Demand for enterprise SSDs has shown little sign of slowing, as large-scale AI deployments continue to expand.
Cloud storage service providers are reportedly willing to accept higher prices and secure long-term agreements to guarantee access to critical components.
This dynamic strengthens supplier leverage, allowing them to maintain elevated pricing levels despite softer demand in traditional markets.
While suppliers are increasing output through process improvements and higher-density technologies, overall capacity growth remains constrained.
Meaningful expansion is not expected until late 2027 or 2028, leaving a prolonged period of tight supply conditions.
At the same time, manufacturers are deliberately limiting shipments to lower-margin segments, including client SSDs and NAND wafers, to preserve profitability.
In mobile and embedded storage markets, the situation appears similarly constrained.
Although smartphone demand has weakened, requirements for high-speed memory driven by AI features remain stable.

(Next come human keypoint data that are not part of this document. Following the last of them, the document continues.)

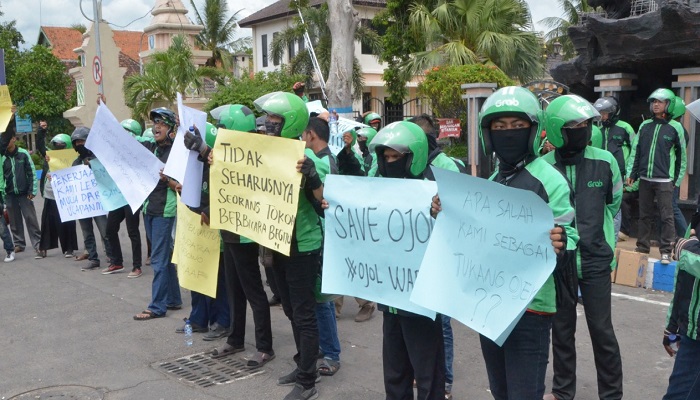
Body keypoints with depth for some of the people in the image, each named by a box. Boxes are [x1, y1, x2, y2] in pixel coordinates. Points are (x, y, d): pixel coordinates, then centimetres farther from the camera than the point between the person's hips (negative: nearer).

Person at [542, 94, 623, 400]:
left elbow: (613, 206, 7)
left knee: (602, 332, 6)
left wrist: (607, 248, 10)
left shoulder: (605, 162, -5)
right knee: (562, 331, 14)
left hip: (595, 262, 0)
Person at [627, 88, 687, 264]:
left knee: (666, 216, -2)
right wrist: (632, 174, 7)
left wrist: (677, 180, -1)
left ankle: (666, 251, 3)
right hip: (645, 179, 4)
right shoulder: (645, 125, 8)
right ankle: (643, 246, 21)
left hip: (664, 180, -4)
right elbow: (636, 151, 11)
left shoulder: (675, 128, -2)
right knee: (645, 215, 12)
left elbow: (681, 155, 1)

Automotive and industrial sectors have also contributed to demand recovery, further complicating supply allocation decisions.
As a result, some categories, particularly eMMC and UFS, are facing especially tight supply gaps with corresponding price increases.
The effects of constrained supply are visible across nearly all memory categories.
Graphics memory prices are rising due to limited capacity allocation, while consumer DRAM continues to face shortages as suppliers reduce their exposure to lower-margin products.
Even where demand has softened, reduced shipments have kept pricing elevated by limiting availability.
Buyers in the retail market are responding to these conditions by adjusting purchasing strategies, with some opting to rebuild inventories in anticipation of further increases.
However, rising costs are also suppressing demand in segments such as memory cards and USB storage, where margins are already thin.
Interestingly, the conflict between the US, Israel, and Iran, which is widely expected to disrupt supply chains and potentially push prices higher, was not factored into the current projections.
“Our analysts have not included the regional conflict in their current pricing models, as there has been no substantial disruption to memory supply observed at this stage,” TrendForce told TechRadar Pro.